→ **本文抜粋**

++++++++

中野ブロードウェイの地下1階に、”アイドルが通う雑貨店”がある。それが「中野ロープウェイ」だ。
前編では、中野ロープウェイがアイドルが通うお店として認知された経緯や「アイドル冬の時代」において、アイドルを追いかけ続けられた理由。自身も「1980年代~2010年代までアイドルを追いかけていた」と語るように、アイドルファンの素晴らしさなどを教えてもらった。
【前編→あのちゃん・夢眠ねむも通った雑貨店『中野ロープウェイ』。店主イトウ氏が肌身で感じた、アイドル冬の時代】
後編では「モー娘。が登場したときのアイドルファンの心理」「アイドルを応援することの豊かさ」というテーマについて、深く伺おうと思う。
モーニング娘。のファーストライブを15連番で見て感じた「なんか違う」
──前編では、アイドルオタクがひどく差別を受けていた’90年代について教えていただきました。今ではアイドル界隈が全国で大盛り上がりですが、いわゆる“アイドル冬の時代”はいつごろに終わったんでしょう。
「今振り返ってみると、モーニング娘。からでしたね。『シャ乱Q女性ロックボーカルオーディション』(※)を、当時住んでいた府中の六畳一間のアパートにみんなで集まって見ていたんです。そのころからアイドルに興味がなかったような人が“モー娘。で誰が好きか”みたいな話をするようになって。永遠に続くと思っていた冬の時代がついに終わるのかなって」
※シャ乱Q女性ロックボーカルオーディション:’ 97年に『ASAYAN』(テレビ東京系)で行われたオーディション番組。
──なるほど。私は’91年生まれですが、確かに小学生のときにモー娘。はもうメジャーな存在というか……。普通に大人もカラオケで歌っていた記憶があります。

++++++++

→ **元データ**
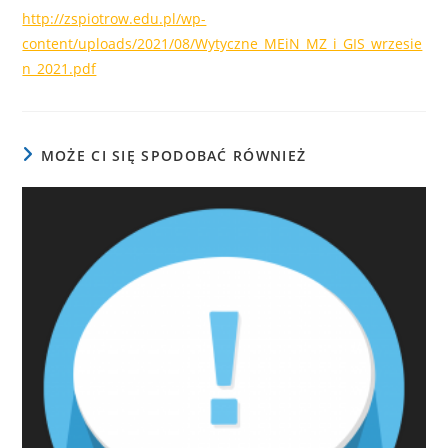
http://zspiotrow.edu.pl/wp-
content/uploads/2021/08/Wytyczne_MEiN_MZ_i_GIS_wrzesie
n_2021.pdf
MOŻE CI SIĘ SPODOBAĆ RÓWNIEŻ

++++++++

中野ロープウェイ店主へのインタビュー記事を、最後の文の後から書き継いでください。

→ **解答**
「そうですよね。それでモーニング娘。が、ついにファーストライブをやるって聞いて渋谷公会堂のライブに当時のアイドルファン仲間と15連番(※)して観に行ったんです」
※連番:ライブ会場の座席が隣同士であること。
──15連番はすごい(笑)。期待感が伝わります。
「でもライブが終わったあと“なんか違うな”と思っちゃって」
──え! どうしてまた……。
「周りが盛り上がっているのを見て、冷めちゃったんでしょうね。へそ曲がりというか“他人と違うことをしている”というちっぽけな自負でアイドルファンをやってたのに、みんなが好きになると逆を行きたくなるというか。売れたら離れる嫌なファンの典型ですね」
──なるほど。
「そのあとモー娘。はゴマキ(後藤真希)加入とかもあってめちゃくちゃ売れるんですけど、全然興味を持てなかったですね。その時期くらいからサブカル界隈のライターの人たちがみんなモーニング娘。をほめ出すんですよ。
そのとき盛り上がっていた30代前半くらいの人たちって、国がアイドルを禁止してたような時期に10代後半を過ごしてきたから。禁酒法が解禁されて浴びるように酒飲んでるだけだろ、みたいに冷ややかで意地悪な目で見てましたね」
──(笑)。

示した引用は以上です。